Today and tomorrow President Bush huddles with top advisers and military commanders at Camp David to review U.S. strategy for Iraq. And, for the first time, the "summit" will include a fully functional Iraqi government, at least in form. Iraqi leader Nuri al Maliki and his advisers will participate in a video conference.
As much as the meetings are meant to take a fresh look at the situation – and with the killing of Abu Musab al Zarqawi, there’s a good reason to have a brighter outlook – most of the fundamental issues will remain the same. First of all, the central issue has been and will continue to be that of the U.S. military presence in Iraq, and in particular the question of force size. Gen. George Casey, commander of the "Army of the Euphrates," appeared on the Sunday talk shows yesterday, but his sphinx-like statements didn’t clarify anything. He was quoted as saying that there might be reductions in troop levels later this year or early in 2007, but that if he thought he needed more, he’d ask for more. And of course, the real factor in any decision would be the capabilities of the new Iraqi security forces.

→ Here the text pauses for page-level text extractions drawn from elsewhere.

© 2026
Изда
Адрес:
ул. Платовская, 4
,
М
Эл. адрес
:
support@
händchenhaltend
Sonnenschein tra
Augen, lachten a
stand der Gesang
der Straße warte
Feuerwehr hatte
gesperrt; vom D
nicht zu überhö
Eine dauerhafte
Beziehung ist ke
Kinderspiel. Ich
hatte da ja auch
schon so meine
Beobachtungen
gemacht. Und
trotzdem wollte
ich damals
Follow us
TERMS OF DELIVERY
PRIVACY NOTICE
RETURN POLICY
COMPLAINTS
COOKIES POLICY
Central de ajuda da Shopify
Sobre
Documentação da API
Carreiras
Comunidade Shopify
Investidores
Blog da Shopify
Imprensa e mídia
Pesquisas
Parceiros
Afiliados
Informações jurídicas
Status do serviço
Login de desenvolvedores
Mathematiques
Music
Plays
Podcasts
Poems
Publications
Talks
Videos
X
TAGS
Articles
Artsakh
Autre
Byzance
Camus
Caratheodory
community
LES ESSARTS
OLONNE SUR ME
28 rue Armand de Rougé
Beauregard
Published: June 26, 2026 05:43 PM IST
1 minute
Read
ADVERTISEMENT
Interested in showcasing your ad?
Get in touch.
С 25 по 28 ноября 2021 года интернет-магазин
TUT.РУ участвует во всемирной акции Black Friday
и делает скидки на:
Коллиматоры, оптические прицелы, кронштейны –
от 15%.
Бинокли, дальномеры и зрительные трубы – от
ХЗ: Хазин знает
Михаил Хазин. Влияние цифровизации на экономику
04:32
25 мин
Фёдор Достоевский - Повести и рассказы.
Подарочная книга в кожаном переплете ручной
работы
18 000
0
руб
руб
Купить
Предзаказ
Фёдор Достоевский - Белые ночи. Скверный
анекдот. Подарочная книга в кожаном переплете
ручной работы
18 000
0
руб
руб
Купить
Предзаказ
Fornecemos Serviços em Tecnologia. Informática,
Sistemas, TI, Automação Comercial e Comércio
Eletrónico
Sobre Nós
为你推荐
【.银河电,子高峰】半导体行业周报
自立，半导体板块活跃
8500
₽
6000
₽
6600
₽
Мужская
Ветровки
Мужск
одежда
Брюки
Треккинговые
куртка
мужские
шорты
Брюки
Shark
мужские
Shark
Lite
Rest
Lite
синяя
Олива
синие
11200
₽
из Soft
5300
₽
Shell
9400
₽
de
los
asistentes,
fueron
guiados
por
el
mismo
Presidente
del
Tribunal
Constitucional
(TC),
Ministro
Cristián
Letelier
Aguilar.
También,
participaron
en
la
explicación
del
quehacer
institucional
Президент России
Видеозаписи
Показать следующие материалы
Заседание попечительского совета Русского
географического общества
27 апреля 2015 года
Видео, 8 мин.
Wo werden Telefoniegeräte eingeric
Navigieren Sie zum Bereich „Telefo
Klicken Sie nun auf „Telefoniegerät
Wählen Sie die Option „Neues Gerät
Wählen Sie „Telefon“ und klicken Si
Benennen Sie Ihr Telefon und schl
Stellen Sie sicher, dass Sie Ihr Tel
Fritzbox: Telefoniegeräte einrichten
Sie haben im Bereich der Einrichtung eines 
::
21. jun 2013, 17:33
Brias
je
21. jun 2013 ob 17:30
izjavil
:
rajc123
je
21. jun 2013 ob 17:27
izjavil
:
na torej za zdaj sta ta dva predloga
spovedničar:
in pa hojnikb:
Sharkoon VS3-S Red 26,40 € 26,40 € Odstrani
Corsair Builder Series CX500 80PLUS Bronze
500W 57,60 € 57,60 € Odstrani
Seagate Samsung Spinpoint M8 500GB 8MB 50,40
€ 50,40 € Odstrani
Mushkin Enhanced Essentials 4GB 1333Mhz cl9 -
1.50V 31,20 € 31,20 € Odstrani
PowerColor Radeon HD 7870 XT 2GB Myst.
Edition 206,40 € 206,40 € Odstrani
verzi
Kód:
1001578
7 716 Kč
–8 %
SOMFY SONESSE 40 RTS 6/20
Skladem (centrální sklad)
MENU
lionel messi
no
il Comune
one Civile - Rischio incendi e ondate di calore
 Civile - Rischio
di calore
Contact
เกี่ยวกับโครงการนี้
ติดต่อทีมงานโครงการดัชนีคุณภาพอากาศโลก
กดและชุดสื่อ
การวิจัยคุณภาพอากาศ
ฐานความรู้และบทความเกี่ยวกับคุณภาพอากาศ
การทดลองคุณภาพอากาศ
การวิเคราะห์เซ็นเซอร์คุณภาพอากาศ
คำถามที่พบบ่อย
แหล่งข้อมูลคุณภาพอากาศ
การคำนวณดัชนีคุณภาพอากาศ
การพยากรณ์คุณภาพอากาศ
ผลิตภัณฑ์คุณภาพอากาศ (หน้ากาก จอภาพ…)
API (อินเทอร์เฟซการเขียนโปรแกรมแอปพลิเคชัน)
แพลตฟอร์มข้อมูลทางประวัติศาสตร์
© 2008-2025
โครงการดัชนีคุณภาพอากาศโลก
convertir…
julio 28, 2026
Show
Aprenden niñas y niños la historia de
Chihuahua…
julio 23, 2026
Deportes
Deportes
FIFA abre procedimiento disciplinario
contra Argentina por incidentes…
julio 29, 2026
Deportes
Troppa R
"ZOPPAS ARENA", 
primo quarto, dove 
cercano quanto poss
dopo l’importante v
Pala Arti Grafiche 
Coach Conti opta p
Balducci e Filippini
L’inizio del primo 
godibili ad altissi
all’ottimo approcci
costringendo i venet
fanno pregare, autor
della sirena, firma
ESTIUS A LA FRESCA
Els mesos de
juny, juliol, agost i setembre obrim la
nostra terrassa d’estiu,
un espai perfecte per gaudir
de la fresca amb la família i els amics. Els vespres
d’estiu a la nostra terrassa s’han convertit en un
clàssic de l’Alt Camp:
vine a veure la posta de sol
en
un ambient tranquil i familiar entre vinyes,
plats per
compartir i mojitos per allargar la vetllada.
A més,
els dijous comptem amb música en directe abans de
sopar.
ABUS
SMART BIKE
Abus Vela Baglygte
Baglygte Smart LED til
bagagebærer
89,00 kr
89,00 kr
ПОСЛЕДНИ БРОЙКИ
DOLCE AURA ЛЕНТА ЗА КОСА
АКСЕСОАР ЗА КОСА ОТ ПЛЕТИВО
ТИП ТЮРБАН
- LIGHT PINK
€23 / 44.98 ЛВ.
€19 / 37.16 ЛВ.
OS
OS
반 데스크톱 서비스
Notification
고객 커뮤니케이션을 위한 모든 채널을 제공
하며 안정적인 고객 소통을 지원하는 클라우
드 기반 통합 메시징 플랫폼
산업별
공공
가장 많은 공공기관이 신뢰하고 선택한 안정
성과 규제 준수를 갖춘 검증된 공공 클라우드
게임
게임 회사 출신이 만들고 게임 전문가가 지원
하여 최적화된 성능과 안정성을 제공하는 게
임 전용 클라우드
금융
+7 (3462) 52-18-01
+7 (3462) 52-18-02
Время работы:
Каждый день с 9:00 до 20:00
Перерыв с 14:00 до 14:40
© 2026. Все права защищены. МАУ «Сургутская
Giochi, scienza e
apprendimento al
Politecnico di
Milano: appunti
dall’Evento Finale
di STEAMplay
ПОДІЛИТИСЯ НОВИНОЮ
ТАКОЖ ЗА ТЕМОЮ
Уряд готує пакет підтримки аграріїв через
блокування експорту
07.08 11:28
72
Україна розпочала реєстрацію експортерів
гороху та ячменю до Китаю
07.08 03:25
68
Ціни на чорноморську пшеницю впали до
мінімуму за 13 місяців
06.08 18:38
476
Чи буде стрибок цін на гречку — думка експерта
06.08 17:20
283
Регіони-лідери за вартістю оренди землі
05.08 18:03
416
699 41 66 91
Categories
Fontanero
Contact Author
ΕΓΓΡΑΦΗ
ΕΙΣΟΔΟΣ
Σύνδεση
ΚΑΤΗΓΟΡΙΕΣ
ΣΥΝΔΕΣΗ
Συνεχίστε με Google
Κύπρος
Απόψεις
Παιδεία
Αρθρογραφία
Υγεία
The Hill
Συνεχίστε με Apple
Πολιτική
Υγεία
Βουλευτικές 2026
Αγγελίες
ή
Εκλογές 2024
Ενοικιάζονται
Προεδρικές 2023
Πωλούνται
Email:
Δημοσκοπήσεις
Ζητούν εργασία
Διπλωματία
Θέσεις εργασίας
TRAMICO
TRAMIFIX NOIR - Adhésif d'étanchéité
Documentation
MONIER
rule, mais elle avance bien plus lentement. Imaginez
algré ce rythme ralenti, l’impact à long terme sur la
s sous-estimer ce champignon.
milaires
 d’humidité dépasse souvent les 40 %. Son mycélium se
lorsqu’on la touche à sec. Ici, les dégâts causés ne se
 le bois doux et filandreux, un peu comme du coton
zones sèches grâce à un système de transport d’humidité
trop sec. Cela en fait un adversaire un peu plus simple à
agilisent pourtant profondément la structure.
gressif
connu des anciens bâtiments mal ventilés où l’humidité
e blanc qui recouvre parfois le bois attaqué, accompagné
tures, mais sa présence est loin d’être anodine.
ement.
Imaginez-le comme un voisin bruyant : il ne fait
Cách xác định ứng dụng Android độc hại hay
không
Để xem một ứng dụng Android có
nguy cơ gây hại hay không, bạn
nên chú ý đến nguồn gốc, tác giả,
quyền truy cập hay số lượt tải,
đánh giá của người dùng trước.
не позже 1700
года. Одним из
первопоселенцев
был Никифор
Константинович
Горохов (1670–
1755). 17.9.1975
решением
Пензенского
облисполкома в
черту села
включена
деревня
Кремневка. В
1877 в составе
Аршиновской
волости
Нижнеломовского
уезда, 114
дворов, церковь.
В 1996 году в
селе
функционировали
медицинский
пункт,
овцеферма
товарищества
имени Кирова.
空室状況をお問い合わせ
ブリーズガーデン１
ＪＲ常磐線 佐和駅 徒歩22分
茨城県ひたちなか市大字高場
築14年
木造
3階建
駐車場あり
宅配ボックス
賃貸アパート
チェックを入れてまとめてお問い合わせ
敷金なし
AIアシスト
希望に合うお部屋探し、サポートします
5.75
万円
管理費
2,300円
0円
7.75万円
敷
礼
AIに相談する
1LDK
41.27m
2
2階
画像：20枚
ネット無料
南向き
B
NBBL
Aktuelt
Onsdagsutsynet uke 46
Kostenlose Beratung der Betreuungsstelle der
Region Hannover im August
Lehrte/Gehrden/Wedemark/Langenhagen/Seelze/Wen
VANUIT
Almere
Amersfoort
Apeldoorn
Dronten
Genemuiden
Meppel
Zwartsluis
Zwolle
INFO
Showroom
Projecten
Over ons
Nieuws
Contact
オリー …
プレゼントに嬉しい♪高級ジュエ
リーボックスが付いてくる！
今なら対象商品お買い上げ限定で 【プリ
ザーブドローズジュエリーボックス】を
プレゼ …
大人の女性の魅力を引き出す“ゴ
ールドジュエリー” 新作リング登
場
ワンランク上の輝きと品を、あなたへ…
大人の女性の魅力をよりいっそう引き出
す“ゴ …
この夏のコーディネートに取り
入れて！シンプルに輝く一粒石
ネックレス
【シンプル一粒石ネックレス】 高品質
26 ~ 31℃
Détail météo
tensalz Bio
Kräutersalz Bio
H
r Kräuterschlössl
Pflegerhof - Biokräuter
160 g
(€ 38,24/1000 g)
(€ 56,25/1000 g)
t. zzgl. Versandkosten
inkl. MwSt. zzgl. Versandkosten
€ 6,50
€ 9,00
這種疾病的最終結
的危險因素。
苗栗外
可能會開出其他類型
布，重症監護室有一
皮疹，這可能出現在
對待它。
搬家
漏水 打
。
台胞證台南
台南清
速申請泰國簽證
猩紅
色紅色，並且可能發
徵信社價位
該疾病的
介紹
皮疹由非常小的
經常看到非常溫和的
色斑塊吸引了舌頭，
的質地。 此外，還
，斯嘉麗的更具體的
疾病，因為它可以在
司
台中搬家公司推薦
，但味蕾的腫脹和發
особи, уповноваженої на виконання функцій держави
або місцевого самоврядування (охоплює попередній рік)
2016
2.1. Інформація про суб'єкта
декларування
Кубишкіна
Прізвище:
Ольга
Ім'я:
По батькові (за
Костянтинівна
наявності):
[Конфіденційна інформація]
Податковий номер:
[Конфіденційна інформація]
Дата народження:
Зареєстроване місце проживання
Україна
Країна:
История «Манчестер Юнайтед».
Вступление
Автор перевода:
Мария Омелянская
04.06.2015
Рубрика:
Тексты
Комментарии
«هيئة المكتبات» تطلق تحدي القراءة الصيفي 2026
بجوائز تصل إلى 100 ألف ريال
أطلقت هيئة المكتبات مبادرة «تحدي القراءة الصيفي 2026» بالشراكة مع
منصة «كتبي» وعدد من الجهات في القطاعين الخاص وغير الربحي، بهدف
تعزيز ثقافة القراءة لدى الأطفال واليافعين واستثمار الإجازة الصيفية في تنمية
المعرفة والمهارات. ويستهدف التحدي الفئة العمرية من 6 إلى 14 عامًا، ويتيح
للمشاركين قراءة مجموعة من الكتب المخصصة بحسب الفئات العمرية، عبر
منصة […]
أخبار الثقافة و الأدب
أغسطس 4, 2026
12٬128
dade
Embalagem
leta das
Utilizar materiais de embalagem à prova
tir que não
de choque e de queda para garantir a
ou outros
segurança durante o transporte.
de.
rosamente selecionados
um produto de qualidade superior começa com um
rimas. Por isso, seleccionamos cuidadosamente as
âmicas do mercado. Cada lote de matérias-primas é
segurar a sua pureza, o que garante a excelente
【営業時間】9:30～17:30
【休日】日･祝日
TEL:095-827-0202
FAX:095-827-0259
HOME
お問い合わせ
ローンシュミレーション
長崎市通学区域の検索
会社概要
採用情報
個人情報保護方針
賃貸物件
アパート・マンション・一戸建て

But though force levels are the main focus of public discussion, the real "number" issue is the number of years that U.S. commanders ? and politicians ? use for as their planning horizon in Iraq. The goal of American strategy, let’s remember, is not simply to defeat the insurgency, but to establish a legitimate, representative and stable government in Baghdad. That’s a much larger task, and one that requires lots of time as well as lots of troops. It’s also one that inherently links the situation in Iraq to a larger regional strategy, but one that has yet to be articulated. The administration ought to be talking about "post-insurgency Iraq" as well; that moment may still seem far away, but it’s not to early to be thinking about it. We don’t want to commit the original error made while planning the invasion.
Indeed, the best outcome of the Camp David Iraq summit would be for President Bush to begin a new phase of strategy that not only looks farther forward in Iraq but begins the American public into this discussion. The upcoming U.S. elections – not so much 2006 but very much the 2008 presidential contest – are really the most immediately decisive events for the future of Iraq. Today, most debate remains about the mistakes made in the past. Beyond the phony argument about an American withdrawal, there hasn’t been any serious discussion about how to sustain the U.S. commitment. Given that this is the issue by which George Bush will be judged by history, is behooves him to begin to shape the debate, now.